But as the Milwaukee Journal Sentinel reports, Rep. F. James Sensenbrenner, R-Wis., is complaining about being cut out of the process now that Democrats control the White House and both of the state's senate seats.

When President Bush was in the White House, Sensenbrenner controlled four seats on the commission that makes judicial and U.S. attorney suggestions because he was the state's highest-ranking Republican member of Congress. Democratic Senators Russ Feingold and Herb Kohl each got to name two members while the other three members are law school deans and appointees of Wisconsin's state bar.

But now that a Democrat is in the White House, each senator will get four seats and Sensenbrenner is entitled to none. That's the same set as during the Clinton administration, the last time one party controlled the White House and both of Wisconsin's Senate seats.

Nevertheless, Sensenbrenner complained to the Journal Sentinel that Feingold and Kohl didn't even consult him. "They had a chance to be bipartisan," he said. "They played the partisan card."

Wisconsin first adopted its nominating commission in 1979, five years after the first one came into being in Florida. The 1970s were the heyday for such commissions when 30 states had created them, according to Forrest Maltzman, a political science professor at George Washington University who has studied them for a forthcoming book on judicial selection.The impetus was President Carter's order creating a national nomination commission for Circuit Court judges and urged senators to do the same for district court nominees.

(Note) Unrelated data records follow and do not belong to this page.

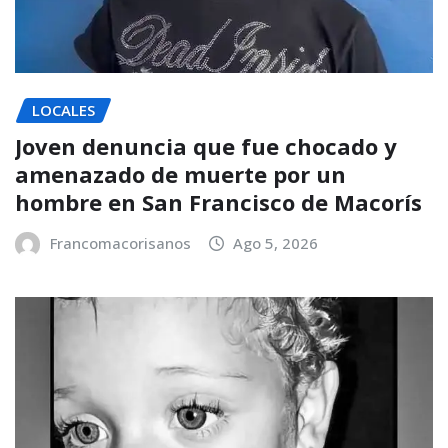
LOCALES
Joven denuncia que fue chocado y
amenazado de muerte por un
hombre en San Francisco de Macorís
Francomacorisanos
Ago 5, 2026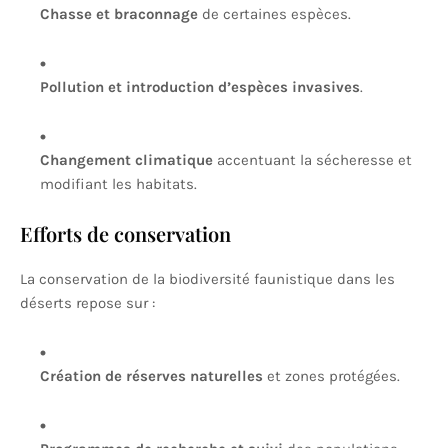
Chasse et braconnage
de certaines espèces.
Pollution et introduction d’espèces invasives
.
Changement climatique
accentuant la sécheresse et
modifiant les habitats.
Efforts de conservation
La conservation de la biodiversité faunistique dans les
déserts repose sur :
Création de réserves naturelles
et zones protégées.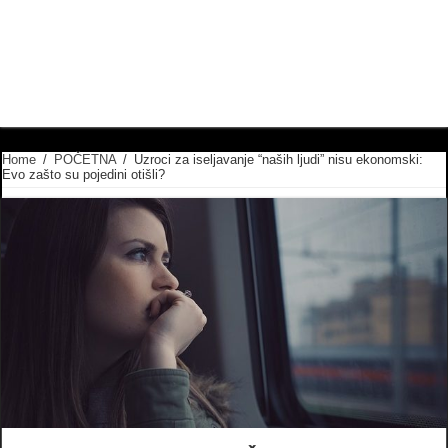
Home
/
POČETNA
/
Uzroci za iseljavanje “naših ljudi” nisu ekonomski:
Evo zašto su pojedini otišli?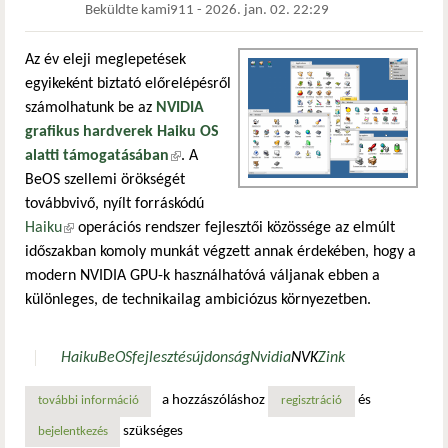
Beküldte
kami911
-
2026. jan. 02. 22:29
Az év eleji meglepetések
egyikeként biztató előrelépésről
számolhatunk be az
NVIDIA
grafikus hardverek Haiku OS
alatti támogatásában
(külső hivatkozás)
. A
BeOS szellemi örökségét
továbbvivő, nyílt forráskódú
Haiku
(külső hivatkozás)
operációs rendszer fejlesztői közössége az elmúlt
időszakban komoly munkát végzett annak érdekében, hogy a
modern NVIDIA GPU-k használhatóvá váljanak ebben a
különleges, de technikailag ambiciózus környezetben.
Haiku
BeOS
fejlesztés
újdonság
Nvidia
NVK
Zink
a hozzászóláshoz
és
további információ
előrelépés az nvidia grafikus támogatásában haiku os alatt
regisztráció
szükséges
bejelentkezés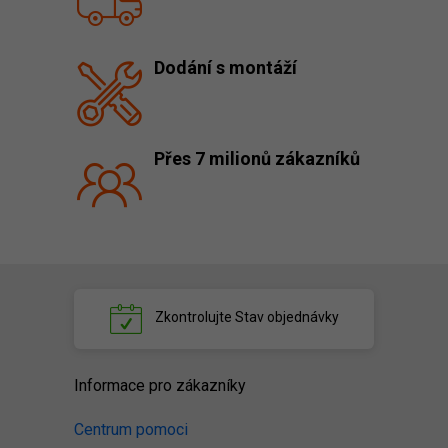
Dodání s montáží
Přes 7 milionů zákazníků
Zkontrolujte
Stav objednávky
Informace pro zákazníky
Centrum pomoci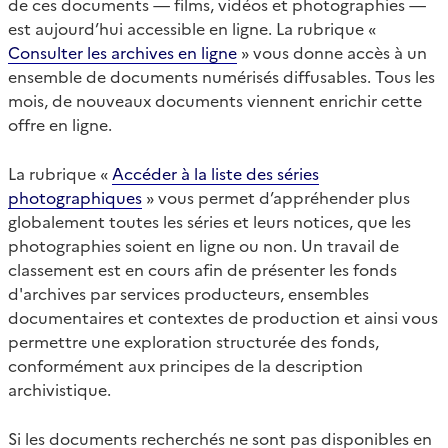
de ces documents — films, vidéos et photographies —
est aujourd’hui accessible en ligne. La rubrique «
Consulter les archives en ligne
» vous donne accès à un
ensemble de documents numérisés diffusables. Tous les
mois, de nouveaux documents viennent enrichir cette
offre en ligne.
La rubrique «
Accéder à la liste des séries
photographiques
» vous permet d’appréhender plus
globalement toutes les séries et leurs notices, que les
photographies soient en ligne ou non. Un travail de
classement est en cours afin de présenter les fonds
d'archives par services producteurs, ensembles
documentaires et contextes de production et ainsi vous
permettre une exploration structurée des fonds,
conformément aux principes de la description
archivistique.
Si les documents recherchés ne sont pas disponibles en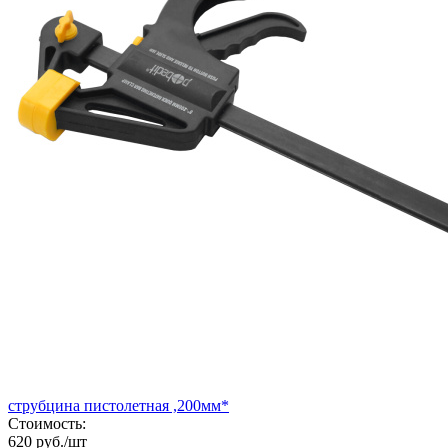
струбцина пистолетная ,200мм*
Стоимость:
620 руб./шт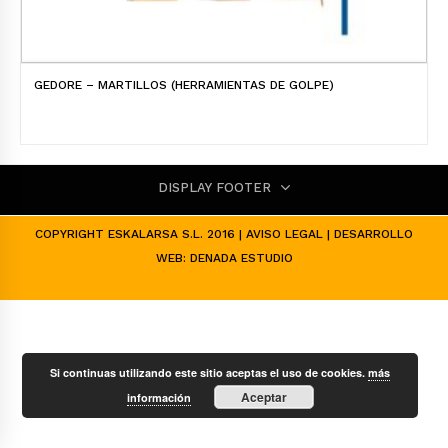
GEDORE – MARTILLOS (HERRAMIENTAS DE GOLPE)
DISPLAY FOOTER
COPYRIGHT ESKALARSA S.L. 2016 |
AVISO LEGAL
| DESARROLLO
WEB:
DENADA ESTUDIO
Si continuas utilizando este sitio aceptas el uso de cookies.
más
Aceptar
información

One or both senators in eight states currently employ some kind of judicial nominating commissions in helping them make recommendations, according to the American Judicature Society. Rachel Caufield, a research fellow at the American Judicature Society, says the most useful ones "institutionalize bipartisanship."

What remains unstudied is how much presidents actually pay attention to these commissions. "At the end of the day, Article III dictates this is still the president's choice," Caufield says.